**Data shown**:
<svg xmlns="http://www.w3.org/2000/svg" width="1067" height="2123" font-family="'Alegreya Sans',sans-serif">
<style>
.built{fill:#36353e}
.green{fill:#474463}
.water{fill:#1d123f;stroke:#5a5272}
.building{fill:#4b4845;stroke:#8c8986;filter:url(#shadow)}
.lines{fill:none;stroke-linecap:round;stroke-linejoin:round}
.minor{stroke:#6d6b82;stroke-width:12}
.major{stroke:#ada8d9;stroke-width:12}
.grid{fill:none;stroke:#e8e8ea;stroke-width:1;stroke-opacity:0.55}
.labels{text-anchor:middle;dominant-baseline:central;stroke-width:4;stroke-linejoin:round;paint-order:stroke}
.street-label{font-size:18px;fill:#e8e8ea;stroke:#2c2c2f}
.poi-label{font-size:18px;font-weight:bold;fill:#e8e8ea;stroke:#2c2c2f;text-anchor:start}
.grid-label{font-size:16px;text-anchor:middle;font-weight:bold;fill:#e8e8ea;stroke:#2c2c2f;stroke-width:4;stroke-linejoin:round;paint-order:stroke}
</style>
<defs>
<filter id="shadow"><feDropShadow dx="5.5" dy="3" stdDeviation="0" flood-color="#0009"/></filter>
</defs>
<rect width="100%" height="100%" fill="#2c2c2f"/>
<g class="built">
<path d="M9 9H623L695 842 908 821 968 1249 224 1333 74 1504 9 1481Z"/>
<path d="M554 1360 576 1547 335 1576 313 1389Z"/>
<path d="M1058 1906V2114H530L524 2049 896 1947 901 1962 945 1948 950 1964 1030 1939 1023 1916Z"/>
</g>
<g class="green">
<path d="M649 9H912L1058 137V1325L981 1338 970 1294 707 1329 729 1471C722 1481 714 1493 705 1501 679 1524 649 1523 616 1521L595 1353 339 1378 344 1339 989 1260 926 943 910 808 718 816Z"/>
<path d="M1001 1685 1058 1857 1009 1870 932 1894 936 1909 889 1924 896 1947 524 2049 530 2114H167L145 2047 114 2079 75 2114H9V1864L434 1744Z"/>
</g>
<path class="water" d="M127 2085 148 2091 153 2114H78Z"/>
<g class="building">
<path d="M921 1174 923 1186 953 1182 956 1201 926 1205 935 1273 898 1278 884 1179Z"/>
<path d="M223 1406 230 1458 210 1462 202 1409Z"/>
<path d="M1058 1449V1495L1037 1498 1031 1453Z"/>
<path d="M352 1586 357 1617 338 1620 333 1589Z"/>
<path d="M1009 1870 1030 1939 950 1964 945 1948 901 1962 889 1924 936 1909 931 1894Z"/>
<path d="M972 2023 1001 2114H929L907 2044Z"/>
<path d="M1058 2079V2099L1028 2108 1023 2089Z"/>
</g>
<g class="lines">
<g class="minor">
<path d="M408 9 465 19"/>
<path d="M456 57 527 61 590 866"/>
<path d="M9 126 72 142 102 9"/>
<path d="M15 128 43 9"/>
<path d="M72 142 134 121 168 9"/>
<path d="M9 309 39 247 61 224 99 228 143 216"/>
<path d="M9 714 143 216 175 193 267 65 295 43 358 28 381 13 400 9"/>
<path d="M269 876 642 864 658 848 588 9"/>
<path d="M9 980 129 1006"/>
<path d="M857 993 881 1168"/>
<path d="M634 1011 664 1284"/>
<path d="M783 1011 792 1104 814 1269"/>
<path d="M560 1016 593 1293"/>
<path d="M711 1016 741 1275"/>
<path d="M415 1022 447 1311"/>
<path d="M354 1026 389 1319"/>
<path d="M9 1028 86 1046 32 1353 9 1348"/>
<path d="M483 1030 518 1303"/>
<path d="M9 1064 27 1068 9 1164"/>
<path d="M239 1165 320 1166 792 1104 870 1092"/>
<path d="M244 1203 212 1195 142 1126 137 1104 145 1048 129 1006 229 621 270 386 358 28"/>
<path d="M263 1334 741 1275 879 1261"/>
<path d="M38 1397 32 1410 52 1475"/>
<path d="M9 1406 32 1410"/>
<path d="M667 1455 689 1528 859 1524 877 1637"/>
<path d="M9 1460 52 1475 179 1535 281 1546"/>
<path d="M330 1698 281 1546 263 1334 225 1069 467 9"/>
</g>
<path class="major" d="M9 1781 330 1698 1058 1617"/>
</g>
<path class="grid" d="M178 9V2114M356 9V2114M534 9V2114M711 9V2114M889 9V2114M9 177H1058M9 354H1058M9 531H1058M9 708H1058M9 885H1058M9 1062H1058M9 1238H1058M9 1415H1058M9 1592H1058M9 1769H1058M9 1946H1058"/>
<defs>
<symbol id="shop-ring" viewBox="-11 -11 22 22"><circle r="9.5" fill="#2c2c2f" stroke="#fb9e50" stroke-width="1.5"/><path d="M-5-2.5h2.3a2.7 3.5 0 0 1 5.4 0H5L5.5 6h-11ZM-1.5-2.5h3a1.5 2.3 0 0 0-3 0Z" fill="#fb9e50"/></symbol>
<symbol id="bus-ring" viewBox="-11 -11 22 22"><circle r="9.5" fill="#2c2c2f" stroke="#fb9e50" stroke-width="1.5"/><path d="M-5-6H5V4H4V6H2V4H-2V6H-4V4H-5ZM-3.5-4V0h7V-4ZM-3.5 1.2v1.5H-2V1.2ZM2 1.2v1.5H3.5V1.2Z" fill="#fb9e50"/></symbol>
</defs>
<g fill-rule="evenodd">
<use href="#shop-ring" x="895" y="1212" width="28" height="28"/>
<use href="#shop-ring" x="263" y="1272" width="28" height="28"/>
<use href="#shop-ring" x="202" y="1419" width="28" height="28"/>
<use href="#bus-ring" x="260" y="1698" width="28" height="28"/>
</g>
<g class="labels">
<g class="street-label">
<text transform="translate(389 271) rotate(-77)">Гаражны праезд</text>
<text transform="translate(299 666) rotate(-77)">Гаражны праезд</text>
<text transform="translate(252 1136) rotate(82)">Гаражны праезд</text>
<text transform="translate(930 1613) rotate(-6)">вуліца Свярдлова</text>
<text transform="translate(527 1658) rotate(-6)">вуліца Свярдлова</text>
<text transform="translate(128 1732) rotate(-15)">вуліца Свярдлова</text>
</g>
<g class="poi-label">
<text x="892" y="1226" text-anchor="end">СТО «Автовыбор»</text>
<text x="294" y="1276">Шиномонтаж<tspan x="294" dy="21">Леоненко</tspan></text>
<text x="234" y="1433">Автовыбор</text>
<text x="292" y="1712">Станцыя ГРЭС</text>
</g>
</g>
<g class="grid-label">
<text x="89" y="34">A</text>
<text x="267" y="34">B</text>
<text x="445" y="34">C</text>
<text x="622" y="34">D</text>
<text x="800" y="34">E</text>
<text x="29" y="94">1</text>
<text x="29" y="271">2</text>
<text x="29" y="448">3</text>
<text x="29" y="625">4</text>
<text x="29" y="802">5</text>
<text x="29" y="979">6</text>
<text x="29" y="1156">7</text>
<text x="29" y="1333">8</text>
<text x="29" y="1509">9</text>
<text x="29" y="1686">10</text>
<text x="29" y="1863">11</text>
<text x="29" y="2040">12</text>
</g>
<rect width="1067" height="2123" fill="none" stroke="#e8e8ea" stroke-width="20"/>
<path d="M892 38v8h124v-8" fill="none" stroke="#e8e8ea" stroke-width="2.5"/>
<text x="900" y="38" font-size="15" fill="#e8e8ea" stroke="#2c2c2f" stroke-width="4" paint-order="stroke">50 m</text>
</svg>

**Assignment**:
The output should be a character-exact copy of all entries.

**Exercise answer**:
<svg xmlns="http://www.w3.org/2000/svg" width="1067" height="2123" font-family="'Alegreya Sans',sans-serif">
<style>
.built{fill:#36353e}
.green{fill:#474463}
.water{fill:#1d123f;stroke:#5a5272}
.building{fill:#4b4845;stroke:#8c8986;filter:url(#shadow)}
.lines{fill:none;stroke-linecap:round;stroke-linejoin:round}
.minor{stroke:#6d6b82;stroke-width:12}
.major{stroke:#ada8d9;stroke-width:12}
.grid{fill:none;stroke:#e8e8ea;stroke-width:1;stroke-opacity:0.55}
.labels{text-anchor:middle;dominant-baseline:central;stroke-width:4;stroke-linejoin:round;paint-order:stroke}
.street-label{font-size:18px;fill:#e8e8ea;stroke:#2c2c2f}
.poi-label{font-size:18px;font-weight:bold;fill:#e8e8ea;stroke:#2c2c2f;text-anchor:start}
.grid-label{font-size:16px;text-anchor:middle;font-weight:bold;fill:#e8e8ea;stroke:#2c2c2f;stroke-width:4;stroke-linejoin:round;paint-order:stroke}
</style>
<defs>
<filter id="shadow"><feDropShadow dx="5.5" dy="3" stdDeviation="0" flood-color="#0009"/></filter>
</defs>
<rect width="100%" height="100%" fill="#2c2c2f"/>
<g class="built">
<path d="M9 9H623L695 842 908 821 968 1249 224 1333 74 1504 9 1481Z"/>
<path d="M554 1360 576 1547 335 1576 313 1389Z"/>
<path d="M1058 1906V2114H530L524 2049 896 1947 901 1962 945 1948 950 1964 1030 1939 1023 1916Z"/>
</g>
<g class="green">
<path d="M649 9H912L1058 137V1325L981 1338 970 1294 707 1329 729 1471C722 1481 714 1493 705 1501 679 1524 649 1523 616 1521L595 1353 339 1378 344 1339 989 1260 926 943 910 808 718 816Z"/>
<path d="M1001 1685 1058 1857 1009 1870 932 1894 936 1909 889 1924 896 1947 524 2049 530 2114H167L145 2047 114 2079 75 2114H9V1864L434 1744Z"/>
</g>
<path class="water" d="M127 2085 148 2091 153 2114H78Z"/>
<g class="building">
<path d="M921 1174 923 1186 953 1182 956 1201 926 1205 935 1273 898 1278 884 1179Z"/>
<path d="M223 1406 230 1458 210 1462 202 1409Z"/>
<path d="M1058 1449V1495L1037 1498 1031 1453Z"/>
<path d="M352 1586 357 1617 338 1620 333 1589Z"/>
<path d="M1009 1870 1030 1939 950 1964 945 1948 901 1962 889 1924 936 1909 931 1894Z"/>
<path d="M972 2023 1001 2114H929L907 2044Z"/>
<path d="M1058 2079V2099L1028 2108 1023 2089Z"/>
</g>
<g class="lines">
<g class="minor">
<path d="M408 9 465 19"/>
<path d="M456 57 527 61 590 866"/>
<path d="M9 126 72 142 102 9"/>
<path d="M15 128 43 9"/>
<path d="M72 142 134 121 168 9"/>
<path d="M9 309 39 247 61 224 99 228 143 216"/>
<path d="M9 714 143 216 175 193 267 65 295 43 358 28 381 13 400 9"/>
<path d="M269 876 642 864 658 848 588 9"/>
<path d="M9 980 129 1006"/>
<path d="M857 993 881 1168"/>
<path d="M634 1011 664 1284"/>
<path d="M783 1011 792 1104 814 1269"/>
<path d="M560 1016 593 1293"/>
<path d="M711 1016 741 1275"/>
<path d="M415 1022 447 1311"/>
<path d="M354 1026 389 1319"/>
<path d="M9 1028 86 1046 32 1353 9 1348"/>
<path d="M483 1030 518 1303"/>
<path d="M9 1064 27 1068 9 1164"/>
<path d="M239 1165 320 1166 792 1104 870 1092"/>
<path d="M244 1203 212 1195 142 1126 137 1104 145 1048 129 1006 229 621 270 386 358 28"/>
<path d="M263 1334 741 1275 879 1261"/>
<path d="M38 1397 32 1410 52 1475"/>
<path d="M9 1406 32 1410"/>
<path d="M667 1455 689 1528 859 1524 877 1637"/>
<path d="M9 1460 52 1475 179 1535 281 1546"/>
<path d="M330 1698 281 1546 263 1334 225 1069 467 9"/>
</g>
<path class="major" d="M9 1781 330 1698 1058 1617"/>
</g>
<path class="grid" d="M178 9V2114M356 9V2114M534 9V2114M711 9V2114M889 9V2114M9 177H1058M9 354H1058M9 531H1058M9 708H1058M9 885H1058M9 1062H1058M9 1238H1058M9 1415H1058M9 1592H1058M9 1769H1058M9 1946H1058"/>
<defs>
<symbol id="shop-ring" viewBox="-11 -11 22 22"><circle r="9.5" fill="#2c2c2f" stroke="#fb9e50" stroke-width="1.5"/><path d="M-5-2.5h2.3a2.7 3.5 0 0 1 5.4 0H5L5.5 6h-11ZM-1.5-2.5h3a1.5 2.3 0 0 0-3 0Z" fill="#fb9e50"/></symbol>
<symbol id="bus-ring" viewBox="-11 -11 22 22"><circle r="9.5" fill="#2c2c2f" stroke="#fb9e50" stroke-width="1.5"/><path d="M-5-6H5V4H4V6H2V4H-2V6H-4V4H-5ZM-3.5-4V0h7V-4ZM-3.5 1.2v1.5H-2V1.2ZM2 1.2v1.5H3.5V1.2Z" fill="#fb9e50"/></symbol>
</defs>
<g fill-rule="evenodd">
<use href="#shop-ring" x="895" y="1212" width="28" height="28"/>
<use href="#shop-ring" x="263" y="1272" width="28" height="28"/>
<use href="#shop-ring" x="202" y="1419" width="28" height="28"/>
<use href="#bus-ring" x="260" y="1698" width="28" height="28"/>
</g>
<g class="labels">
<g class="street-label">
<text transform="translate(389 271) rotate(-77)">Гаражны праезд</text>
<text transform="translate(299 666) rotate(-77)">Гаражны праезд</text>
<text transform="translate(252 1136) rotate(82)">Гаражны праезд</text>
<text transform="translate(930 1613) rotate(-6)">вуліца Свярдлова</text>
<text transform="translate(527 1658) rotate(-6)">вуліца Свярдлова</text>
<text transform="translate(128 1732) rotate(-15)">вуліца Свярдлова</text>
</g>
<g class="poi-label">
<text x="892" y="1226" text-anchor="end">СТО «Автовыбор»</text>
<text x="294" y="1276">Шиномонтаж<tspan x="294" dy="21">Леоненко</tspan></text>
<text x="234" y="1433">Автовыбор</text>
<text x="292" y="1712">Станцыя ГРЭС</text>
</g>
</g>
<g class="grid-label">
<text x="89" y="34">A</text>
<text x="267" y="34">B</text>
<text x="445" y="34">C</text>
<text x="622" y="34">D</text>
<text x="800" y="34">E</text>
<text x="29" y="94">1</text>
<text x="29" y="271">2</text>
<text x="29" y="448">3</text>
<text x="29" y="625">4</text>
<text x="29" y="802">5</text>
<text x="29" y="979">6</text>
<text x="29" y="1156">7</text>
<text x="29" y="1333">8</text>
<text x="29" y="1509">9</text>
<text x="29" y="1686">10</text>
<text x="29" y="1863">11</text>
<text x="29" y="2040">12</text>
</g>
<rect width="1067" height="2123" fill="none" stroke="#e8e8ea" stroke-width="20"/>
<path d="M892 38v8h124v-8" fill="none" stroke="#e8e8ea" stroke-width="2.5"/>
<text x="900" y="38" font-size="15" fill="#e8e8ea" stroke="#2c2c2f" stroke-width="4" paint-order="stroke">50 m</text>
</svg>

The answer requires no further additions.